[Dataset records]
______

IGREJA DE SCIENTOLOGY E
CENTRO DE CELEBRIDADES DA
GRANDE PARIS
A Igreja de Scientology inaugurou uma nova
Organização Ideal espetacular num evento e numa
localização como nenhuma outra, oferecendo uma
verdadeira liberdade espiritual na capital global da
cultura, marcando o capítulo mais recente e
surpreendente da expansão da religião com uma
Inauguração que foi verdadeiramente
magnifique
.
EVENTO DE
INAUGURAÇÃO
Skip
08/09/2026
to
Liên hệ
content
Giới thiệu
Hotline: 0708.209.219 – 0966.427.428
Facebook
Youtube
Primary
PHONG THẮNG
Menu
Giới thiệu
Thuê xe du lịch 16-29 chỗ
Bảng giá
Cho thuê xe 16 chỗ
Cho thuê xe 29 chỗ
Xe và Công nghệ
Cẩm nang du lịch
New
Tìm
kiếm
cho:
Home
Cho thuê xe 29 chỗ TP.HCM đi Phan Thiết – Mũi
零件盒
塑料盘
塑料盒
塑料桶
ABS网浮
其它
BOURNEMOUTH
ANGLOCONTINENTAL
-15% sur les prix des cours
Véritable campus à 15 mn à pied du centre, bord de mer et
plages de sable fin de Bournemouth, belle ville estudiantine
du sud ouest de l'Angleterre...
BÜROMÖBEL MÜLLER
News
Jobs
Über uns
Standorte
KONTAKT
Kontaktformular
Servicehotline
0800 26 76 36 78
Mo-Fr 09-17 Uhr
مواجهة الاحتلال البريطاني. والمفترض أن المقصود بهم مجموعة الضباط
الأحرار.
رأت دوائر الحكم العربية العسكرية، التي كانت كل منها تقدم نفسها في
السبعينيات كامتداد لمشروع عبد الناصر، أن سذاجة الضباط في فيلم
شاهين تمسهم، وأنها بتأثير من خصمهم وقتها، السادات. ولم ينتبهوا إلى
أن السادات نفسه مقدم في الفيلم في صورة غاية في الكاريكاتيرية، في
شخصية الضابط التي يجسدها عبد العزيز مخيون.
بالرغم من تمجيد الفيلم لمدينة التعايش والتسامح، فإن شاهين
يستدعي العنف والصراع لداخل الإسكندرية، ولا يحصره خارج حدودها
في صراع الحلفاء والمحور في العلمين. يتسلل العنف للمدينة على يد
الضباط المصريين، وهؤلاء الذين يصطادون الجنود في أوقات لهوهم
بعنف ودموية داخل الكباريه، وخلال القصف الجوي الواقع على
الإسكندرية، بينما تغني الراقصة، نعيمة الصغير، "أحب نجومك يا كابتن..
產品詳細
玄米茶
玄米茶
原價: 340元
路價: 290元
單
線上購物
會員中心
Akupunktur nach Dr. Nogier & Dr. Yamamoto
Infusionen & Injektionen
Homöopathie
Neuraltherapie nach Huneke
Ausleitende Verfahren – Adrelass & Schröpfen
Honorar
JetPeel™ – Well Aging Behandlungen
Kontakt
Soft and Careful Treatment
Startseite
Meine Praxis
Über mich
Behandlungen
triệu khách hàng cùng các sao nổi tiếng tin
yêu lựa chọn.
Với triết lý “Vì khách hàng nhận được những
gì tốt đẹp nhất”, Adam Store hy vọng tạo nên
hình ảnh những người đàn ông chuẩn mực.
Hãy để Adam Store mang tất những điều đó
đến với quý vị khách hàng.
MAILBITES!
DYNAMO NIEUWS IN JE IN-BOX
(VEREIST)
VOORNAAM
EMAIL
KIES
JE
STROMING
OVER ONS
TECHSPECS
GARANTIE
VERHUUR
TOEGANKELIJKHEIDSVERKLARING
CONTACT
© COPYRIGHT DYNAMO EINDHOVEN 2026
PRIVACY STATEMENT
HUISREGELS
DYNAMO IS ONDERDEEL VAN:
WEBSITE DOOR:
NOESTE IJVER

______

--- Work instructions ---
How many lines in the entries above contain the string "العنف"? Case counts, and the reply should be the number alone.

--- Response below ---
2